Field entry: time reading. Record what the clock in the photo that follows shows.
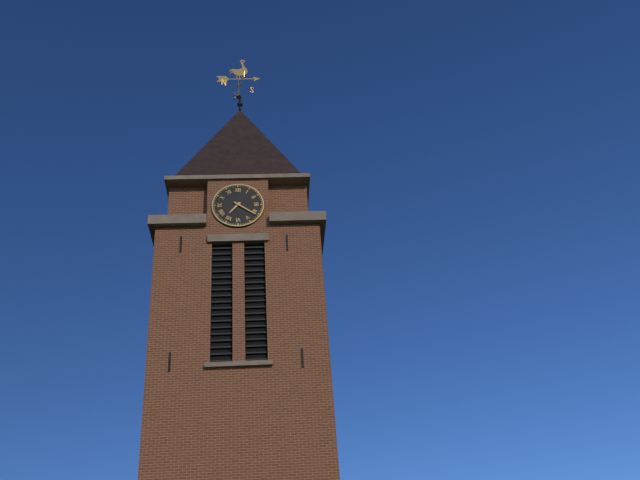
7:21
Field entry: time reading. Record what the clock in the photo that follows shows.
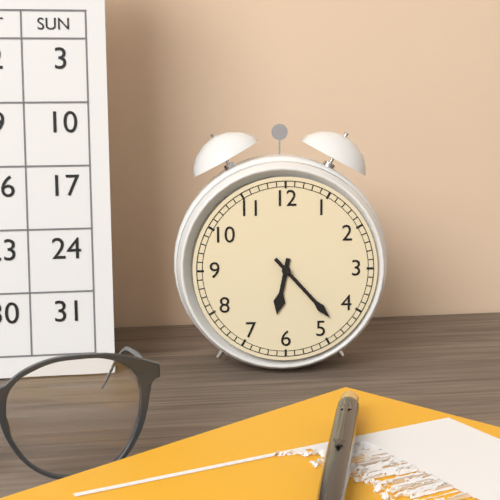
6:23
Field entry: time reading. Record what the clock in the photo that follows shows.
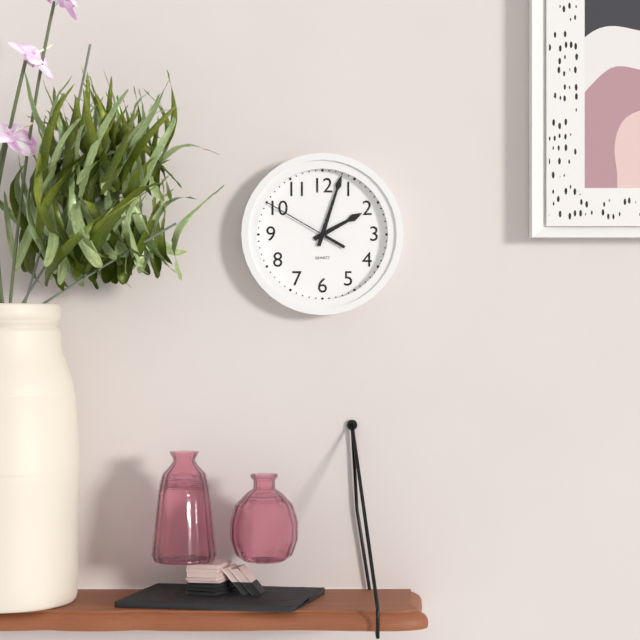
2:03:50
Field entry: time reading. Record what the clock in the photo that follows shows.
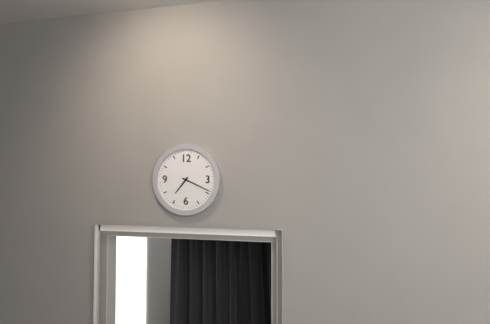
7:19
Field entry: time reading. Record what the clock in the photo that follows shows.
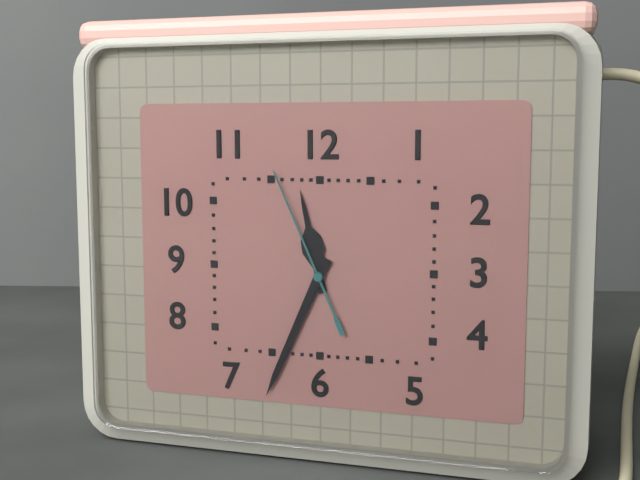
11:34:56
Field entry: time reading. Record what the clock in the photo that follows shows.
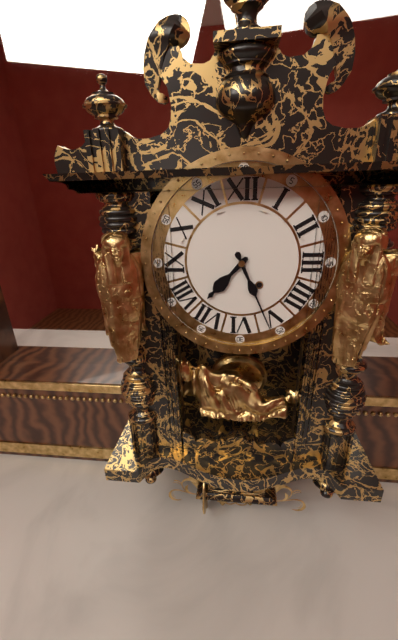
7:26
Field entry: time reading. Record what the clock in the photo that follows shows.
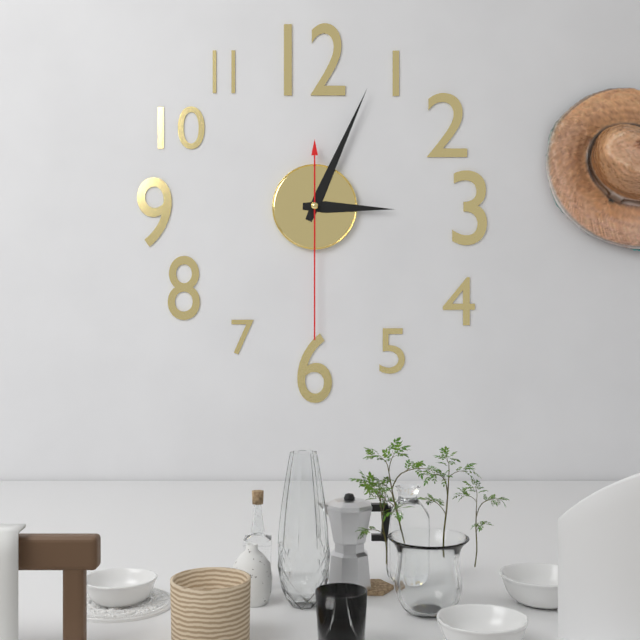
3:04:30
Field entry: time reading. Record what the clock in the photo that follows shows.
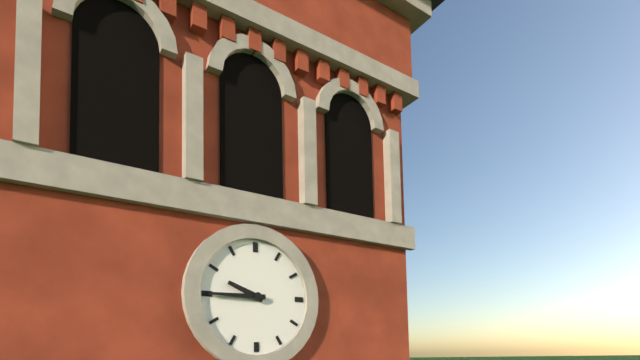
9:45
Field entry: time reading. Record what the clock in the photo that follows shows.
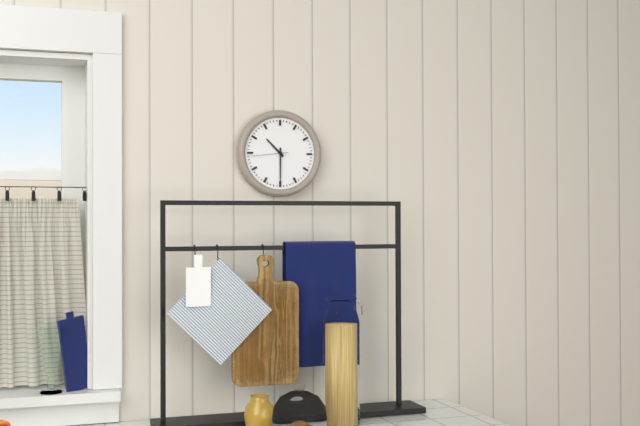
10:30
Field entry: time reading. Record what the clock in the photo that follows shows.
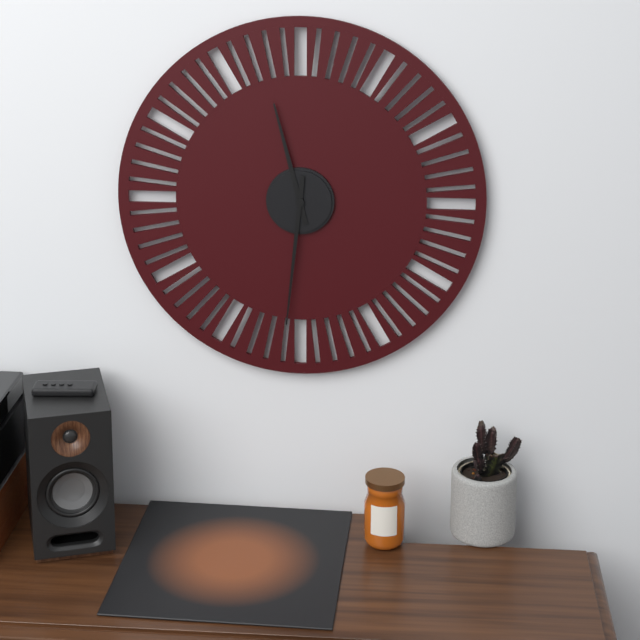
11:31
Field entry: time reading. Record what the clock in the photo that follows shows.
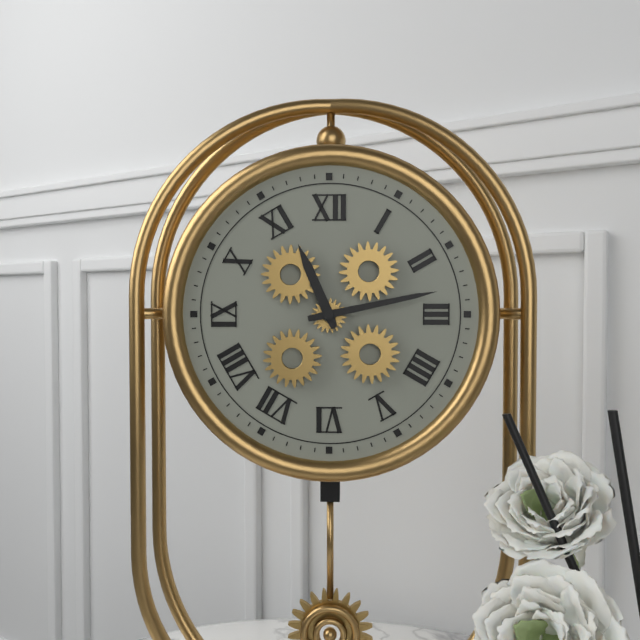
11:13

------------

Aim
Rewrite all of the records above with "clock" changed to "timepiece" and everything else left as it is, leaving out the pictures.

Finished answer
Field entry: time reading. Record what the timepiece in the photo that follows shows.
7:21
Field entry: time reading. Record what the timepiece in the photo that follows shows.
6:23
Field entry: time reading. Record what the timepiece in the photo that follows shows.
2:03:50
Field entry: time reading. Record what the timepiece in the photo that follows shows.
7:19
Field entry: time reading. Record what the timepiece in the photo that follows shows.
11:34:56
Field entry: time reading. Record what the timepiece in the photo that follows shows.
7:26
Field entry: time reading. Record what the timepiece in the photo that follows shows.
3:04:30
Field entry: time reading. Record what the timepiece in the photo that follows shows.
9:45
Field entry: time reading. Record what the timepiece in the photo that follows shows.
10:30
Field entry: time reading. Record what the timepiece in the photo that follows shows.
11:31
Field entry: time reading. Record what the timepiece in the photo that follows shows.
11:13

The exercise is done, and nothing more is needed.